• **Problem to work on**
Among the entries below, find each line holding "Verificar" and return it.

The input section start

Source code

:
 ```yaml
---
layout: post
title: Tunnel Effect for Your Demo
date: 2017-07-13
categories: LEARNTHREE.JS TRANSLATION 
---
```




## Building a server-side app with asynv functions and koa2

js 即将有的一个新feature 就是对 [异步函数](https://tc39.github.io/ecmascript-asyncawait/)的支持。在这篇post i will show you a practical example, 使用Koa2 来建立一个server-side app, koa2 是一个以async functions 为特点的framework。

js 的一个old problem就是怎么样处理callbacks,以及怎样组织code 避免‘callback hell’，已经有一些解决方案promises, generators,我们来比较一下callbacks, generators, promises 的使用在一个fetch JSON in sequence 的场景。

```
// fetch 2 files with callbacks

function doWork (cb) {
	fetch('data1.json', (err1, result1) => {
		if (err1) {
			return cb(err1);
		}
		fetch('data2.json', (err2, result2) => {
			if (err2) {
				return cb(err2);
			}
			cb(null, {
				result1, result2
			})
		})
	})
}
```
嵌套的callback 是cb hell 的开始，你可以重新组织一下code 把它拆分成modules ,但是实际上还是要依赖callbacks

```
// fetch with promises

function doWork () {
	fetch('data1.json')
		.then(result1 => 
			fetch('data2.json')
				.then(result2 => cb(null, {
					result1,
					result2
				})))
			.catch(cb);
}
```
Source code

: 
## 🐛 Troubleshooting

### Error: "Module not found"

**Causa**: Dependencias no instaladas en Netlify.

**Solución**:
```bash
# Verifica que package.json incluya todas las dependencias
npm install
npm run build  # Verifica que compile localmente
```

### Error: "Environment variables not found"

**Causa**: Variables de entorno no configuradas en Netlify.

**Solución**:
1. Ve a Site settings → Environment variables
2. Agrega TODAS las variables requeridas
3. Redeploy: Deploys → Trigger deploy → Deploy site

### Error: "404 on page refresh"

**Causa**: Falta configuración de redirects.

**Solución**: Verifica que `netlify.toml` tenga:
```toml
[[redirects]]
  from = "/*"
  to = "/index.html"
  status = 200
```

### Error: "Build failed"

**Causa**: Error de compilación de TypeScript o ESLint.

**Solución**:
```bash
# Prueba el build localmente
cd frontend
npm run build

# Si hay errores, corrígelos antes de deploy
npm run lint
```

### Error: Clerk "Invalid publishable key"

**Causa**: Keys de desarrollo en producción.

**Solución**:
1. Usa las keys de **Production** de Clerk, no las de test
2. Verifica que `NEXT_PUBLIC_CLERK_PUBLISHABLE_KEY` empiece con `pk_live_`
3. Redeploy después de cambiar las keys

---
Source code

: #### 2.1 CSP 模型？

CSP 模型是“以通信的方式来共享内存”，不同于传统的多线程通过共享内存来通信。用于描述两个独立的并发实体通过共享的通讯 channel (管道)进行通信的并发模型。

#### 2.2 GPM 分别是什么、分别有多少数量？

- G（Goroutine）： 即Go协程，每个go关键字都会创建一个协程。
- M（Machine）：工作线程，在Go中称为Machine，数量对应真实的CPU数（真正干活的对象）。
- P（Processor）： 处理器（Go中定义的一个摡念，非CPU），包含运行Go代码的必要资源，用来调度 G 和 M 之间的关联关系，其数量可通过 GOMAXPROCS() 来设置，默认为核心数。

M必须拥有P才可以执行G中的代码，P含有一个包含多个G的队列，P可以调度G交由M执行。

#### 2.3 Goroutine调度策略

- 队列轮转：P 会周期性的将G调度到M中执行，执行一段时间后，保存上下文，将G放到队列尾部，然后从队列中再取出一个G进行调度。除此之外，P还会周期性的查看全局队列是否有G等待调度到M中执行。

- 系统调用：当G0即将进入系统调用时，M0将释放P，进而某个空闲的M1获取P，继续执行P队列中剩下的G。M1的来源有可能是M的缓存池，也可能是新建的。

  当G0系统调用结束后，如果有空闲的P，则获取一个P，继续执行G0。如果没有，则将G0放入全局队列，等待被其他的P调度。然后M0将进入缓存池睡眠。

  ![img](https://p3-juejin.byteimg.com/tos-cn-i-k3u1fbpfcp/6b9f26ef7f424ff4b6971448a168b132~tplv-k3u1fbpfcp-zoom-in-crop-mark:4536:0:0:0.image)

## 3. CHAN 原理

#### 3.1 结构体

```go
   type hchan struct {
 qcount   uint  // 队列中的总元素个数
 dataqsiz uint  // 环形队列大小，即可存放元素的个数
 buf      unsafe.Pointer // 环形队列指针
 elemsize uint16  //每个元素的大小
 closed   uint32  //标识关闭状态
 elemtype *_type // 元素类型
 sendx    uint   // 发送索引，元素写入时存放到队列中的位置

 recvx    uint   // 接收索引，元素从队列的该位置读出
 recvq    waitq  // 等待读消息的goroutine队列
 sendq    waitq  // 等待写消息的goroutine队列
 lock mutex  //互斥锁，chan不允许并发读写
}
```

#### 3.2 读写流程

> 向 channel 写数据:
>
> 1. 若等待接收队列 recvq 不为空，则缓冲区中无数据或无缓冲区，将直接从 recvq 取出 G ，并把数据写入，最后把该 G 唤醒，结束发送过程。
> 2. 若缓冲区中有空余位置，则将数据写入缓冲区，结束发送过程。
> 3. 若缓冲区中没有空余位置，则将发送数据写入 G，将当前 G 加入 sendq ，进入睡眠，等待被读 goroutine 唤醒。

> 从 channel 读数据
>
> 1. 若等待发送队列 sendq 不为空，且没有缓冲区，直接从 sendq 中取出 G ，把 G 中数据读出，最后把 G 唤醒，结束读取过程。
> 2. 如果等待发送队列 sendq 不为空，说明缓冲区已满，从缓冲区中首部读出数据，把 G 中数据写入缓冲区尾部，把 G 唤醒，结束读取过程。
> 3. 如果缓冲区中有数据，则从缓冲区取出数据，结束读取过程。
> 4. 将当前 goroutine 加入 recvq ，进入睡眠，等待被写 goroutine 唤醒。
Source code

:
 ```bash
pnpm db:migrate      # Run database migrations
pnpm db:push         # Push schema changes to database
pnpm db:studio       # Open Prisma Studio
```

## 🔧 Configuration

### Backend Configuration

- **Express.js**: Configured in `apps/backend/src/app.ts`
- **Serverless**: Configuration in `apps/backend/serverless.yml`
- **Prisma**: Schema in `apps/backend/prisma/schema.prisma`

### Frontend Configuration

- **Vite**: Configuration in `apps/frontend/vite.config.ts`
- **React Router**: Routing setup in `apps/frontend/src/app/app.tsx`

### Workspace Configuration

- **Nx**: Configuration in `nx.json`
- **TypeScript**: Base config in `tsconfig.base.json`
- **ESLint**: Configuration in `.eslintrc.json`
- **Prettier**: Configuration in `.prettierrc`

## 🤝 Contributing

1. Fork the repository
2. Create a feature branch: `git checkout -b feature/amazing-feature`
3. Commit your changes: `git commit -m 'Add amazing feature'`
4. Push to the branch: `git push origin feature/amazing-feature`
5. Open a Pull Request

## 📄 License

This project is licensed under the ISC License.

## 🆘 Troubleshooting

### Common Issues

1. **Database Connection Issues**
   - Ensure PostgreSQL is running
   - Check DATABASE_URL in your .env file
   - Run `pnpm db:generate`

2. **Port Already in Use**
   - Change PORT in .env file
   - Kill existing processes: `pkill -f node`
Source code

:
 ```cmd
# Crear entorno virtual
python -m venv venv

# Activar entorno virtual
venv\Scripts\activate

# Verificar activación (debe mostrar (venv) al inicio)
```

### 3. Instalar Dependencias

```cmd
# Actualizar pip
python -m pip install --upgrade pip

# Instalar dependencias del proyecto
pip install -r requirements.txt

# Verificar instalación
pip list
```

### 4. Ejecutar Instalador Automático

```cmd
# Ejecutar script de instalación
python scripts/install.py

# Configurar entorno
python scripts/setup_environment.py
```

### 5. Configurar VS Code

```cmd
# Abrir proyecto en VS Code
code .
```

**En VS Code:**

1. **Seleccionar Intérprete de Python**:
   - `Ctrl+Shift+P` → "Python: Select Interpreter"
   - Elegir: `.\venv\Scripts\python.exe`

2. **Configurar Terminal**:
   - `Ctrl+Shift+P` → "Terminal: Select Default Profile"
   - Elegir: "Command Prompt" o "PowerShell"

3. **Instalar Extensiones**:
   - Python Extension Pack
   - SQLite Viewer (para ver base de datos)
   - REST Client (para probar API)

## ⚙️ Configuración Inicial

The input section end

• **Output of the exercise**
# Verificar activación (debe mostrar (venv) al inicio)
# Verificar instalación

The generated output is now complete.